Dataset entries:
◇ ◇ ◇ ◇

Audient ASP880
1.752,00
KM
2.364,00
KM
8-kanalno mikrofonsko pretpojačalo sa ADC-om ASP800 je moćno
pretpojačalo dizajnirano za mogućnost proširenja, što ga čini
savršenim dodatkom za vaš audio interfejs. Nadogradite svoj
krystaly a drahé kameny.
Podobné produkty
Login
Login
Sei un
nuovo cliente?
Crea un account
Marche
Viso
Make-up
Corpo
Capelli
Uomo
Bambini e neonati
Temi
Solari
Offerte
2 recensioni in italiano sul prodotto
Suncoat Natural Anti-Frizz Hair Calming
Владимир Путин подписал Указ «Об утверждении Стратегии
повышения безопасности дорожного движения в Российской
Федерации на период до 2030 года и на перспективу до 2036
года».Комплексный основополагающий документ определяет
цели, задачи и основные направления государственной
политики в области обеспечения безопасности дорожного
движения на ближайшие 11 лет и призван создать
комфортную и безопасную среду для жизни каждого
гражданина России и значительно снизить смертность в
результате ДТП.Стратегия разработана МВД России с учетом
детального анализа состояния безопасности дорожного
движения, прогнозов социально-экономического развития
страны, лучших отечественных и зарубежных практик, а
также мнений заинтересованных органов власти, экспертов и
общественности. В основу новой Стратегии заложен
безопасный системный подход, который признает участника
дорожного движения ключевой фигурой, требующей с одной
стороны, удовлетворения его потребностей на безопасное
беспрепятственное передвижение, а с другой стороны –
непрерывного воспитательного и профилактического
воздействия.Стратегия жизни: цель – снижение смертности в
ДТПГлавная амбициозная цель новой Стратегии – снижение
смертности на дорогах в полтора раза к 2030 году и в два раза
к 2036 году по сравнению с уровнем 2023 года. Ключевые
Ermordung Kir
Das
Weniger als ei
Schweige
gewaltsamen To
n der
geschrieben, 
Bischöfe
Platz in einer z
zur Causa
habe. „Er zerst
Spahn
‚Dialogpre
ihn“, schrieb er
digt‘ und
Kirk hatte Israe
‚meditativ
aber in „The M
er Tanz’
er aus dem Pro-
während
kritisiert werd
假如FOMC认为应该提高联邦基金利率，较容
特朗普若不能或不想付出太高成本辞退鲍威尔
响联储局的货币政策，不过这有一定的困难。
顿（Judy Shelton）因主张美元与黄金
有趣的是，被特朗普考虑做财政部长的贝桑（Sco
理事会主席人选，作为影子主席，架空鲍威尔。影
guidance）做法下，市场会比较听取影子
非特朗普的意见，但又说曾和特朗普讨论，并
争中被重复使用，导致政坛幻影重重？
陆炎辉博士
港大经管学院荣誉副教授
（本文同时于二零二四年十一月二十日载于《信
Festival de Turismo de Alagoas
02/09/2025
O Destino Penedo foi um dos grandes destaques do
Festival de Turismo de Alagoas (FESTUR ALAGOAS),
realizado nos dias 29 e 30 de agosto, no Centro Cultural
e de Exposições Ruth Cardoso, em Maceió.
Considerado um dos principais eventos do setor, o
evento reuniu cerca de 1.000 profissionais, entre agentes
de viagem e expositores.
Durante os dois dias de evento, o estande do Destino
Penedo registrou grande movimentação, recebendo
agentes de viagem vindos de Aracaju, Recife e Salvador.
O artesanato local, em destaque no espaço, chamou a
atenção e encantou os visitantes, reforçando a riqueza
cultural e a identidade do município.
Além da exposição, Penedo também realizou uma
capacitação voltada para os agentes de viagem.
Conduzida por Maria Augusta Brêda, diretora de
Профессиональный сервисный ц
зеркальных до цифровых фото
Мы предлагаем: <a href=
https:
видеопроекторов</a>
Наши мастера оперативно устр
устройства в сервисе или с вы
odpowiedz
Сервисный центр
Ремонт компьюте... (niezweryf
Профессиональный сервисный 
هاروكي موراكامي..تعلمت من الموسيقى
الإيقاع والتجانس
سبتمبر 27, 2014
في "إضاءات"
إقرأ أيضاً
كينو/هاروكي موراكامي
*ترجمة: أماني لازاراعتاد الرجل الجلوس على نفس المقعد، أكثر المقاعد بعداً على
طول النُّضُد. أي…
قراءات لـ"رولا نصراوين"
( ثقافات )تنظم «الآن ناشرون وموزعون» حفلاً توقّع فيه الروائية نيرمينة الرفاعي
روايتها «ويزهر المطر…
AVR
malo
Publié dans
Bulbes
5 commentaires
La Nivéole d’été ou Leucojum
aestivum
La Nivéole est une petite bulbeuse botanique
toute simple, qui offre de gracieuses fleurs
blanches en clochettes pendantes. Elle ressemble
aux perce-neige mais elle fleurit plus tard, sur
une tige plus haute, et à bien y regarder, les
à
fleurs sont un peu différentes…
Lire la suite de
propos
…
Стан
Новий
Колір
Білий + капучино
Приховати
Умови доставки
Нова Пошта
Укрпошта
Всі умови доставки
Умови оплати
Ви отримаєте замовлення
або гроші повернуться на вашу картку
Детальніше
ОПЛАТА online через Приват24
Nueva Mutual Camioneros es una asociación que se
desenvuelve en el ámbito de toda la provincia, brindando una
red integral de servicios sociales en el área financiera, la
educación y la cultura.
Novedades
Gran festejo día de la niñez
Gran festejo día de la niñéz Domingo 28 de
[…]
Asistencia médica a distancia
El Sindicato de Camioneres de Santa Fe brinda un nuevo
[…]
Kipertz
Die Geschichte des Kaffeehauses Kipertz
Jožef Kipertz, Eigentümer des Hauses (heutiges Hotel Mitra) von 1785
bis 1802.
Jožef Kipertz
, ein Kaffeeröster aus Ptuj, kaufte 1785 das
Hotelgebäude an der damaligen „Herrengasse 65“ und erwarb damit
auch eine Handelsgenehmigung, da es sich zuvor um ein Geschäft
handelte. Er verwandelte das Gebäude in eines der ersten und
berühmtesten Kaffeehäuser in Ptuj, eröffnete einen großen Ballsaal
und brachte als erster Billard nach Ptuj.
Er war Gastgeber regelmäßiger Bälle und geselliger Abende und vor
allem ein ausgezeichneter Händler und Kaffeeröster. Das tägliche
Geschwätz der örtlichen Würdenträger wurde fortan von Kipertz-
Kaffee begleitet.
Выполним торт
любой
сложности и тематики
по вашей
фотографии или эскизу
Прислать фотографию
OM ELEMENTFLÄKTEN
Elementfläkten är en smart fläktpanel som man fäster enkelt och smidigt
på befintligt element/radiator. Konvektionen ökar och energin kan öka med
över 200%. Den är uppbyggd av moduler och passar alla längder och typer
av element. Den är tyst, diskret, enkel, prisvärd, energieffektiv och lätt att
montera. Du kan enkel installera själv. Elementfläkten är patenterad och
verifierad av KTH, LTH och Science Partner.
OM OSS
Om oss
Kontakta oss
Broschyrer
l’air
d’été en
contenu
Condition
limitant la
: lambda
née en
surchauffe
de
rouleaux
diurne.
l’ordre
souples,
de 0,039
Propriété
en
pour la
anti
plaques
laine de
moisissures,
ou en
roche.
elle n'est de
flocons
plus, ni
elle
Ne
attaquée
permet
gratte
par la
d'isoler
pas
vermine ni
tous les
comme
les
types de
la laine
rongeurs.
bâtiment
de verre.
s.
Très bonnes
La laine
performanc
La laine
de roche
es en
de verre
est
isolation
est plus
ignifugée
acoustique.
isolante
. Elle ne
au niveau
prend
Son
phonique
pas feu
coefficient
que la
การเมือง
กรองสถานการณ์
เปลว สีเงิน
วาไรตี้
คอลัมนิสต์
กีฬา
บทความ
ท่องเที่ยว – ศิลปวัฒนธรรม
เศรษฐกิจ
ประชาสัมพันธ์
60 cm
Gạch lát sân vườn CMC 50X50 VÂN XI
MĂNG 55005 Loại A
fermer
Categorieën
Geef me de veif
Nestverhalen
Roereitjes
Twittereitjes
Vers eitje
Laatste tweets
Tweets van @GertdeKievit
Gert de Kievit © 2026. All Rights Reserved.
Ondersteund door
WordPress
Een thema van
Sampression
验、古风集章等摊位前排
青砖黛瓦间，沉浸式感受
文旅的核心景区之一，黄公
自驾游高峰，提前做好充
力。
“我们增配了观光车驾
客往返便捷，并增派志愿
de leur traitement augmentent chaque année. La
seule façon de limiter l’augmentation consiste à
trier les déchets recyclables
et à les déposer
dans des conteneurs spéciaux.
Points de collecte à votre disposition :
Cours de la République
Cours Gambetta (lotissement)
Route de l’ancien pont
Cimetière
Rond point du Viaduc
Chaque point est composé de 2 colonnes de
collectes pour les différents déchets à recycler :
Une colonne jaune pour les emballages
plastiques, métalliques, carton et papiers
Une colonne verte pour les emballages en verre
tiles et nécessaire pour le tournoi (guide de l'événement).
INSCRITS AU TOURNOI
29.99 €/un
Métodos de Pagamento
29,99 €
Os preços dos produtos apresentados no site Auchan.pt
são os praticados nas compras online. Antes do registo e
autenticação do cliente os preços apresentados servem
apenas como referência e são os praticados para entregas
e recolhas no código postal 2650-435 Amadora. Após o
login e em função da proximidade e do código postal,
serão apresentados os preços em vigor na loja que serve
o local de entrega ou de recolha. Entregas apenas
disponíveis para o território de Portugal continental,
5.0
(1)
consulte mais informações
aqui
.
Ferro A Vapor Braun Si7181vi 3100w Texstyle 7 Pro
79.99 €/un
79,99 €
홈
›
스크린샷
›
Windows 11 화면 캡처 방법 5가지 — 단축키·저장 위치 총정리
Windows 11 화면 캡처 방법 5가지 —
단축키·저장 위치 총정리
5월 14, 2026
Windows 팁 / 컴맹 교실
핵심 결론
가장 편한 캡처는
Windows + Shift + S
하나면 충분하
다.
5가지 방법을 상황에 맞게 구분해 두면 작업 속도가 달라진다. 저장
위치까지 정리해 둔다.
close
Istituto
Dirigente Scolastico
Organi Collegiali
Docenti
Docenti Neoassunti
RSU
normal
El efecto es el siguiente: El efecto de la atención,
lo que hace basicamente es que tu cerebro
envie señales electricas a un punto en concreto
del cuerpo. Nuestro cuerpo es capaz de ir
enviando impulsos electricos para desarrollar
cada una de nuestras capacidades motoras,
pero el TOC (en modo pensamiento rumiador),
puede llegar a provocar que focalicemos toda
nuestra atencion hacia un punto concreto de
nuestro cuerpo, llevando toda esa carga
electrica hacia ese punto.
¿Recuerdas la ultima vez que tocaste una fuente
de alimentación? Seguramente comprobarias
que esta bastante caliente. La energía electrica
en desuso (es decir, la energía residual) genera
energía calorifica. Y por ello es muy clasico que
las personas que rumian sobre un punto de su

◇ ◇ ◇ ◇

Problem to work on =>
Write out the lines above, starting at the line that contains "Dirigente Scolastico" and ending with the final line, and nothing else; copy them exactly.

Answer space =>
Dirigente Scolastico
Organi Collegiali
Docenti
Docenti Neoassunti
RSU
normal
El efecto es el siguiente: El efecto de la atención,
lo que hace basicamente es que tu cerebro
envie señales electricas a un punto en concreto
del cuerpo. Nuestro cuerpo es capaz de ir
enviando impulsos electricos para desarrollar
cada una de nuestras capacidades motoras,
pero el TOC (en modo pensamiento rumiador),
puede llegar a provocar que focalicemos toda
nuestra atencion hacia un punto concreto de
nuestro cuerpo, llevando toda esa carga
electrica hacia ese punto.
¿Recuerdas la ultima vez que tocaste una fuente
de alimentación? Seguramente comprobarias
que esta bastante caliente. La energía electrica
en desuso (es decir, la energía residual) genera
energía calorifica. Y por ello es muy clasico que
las personas que rumian sobre un punto de su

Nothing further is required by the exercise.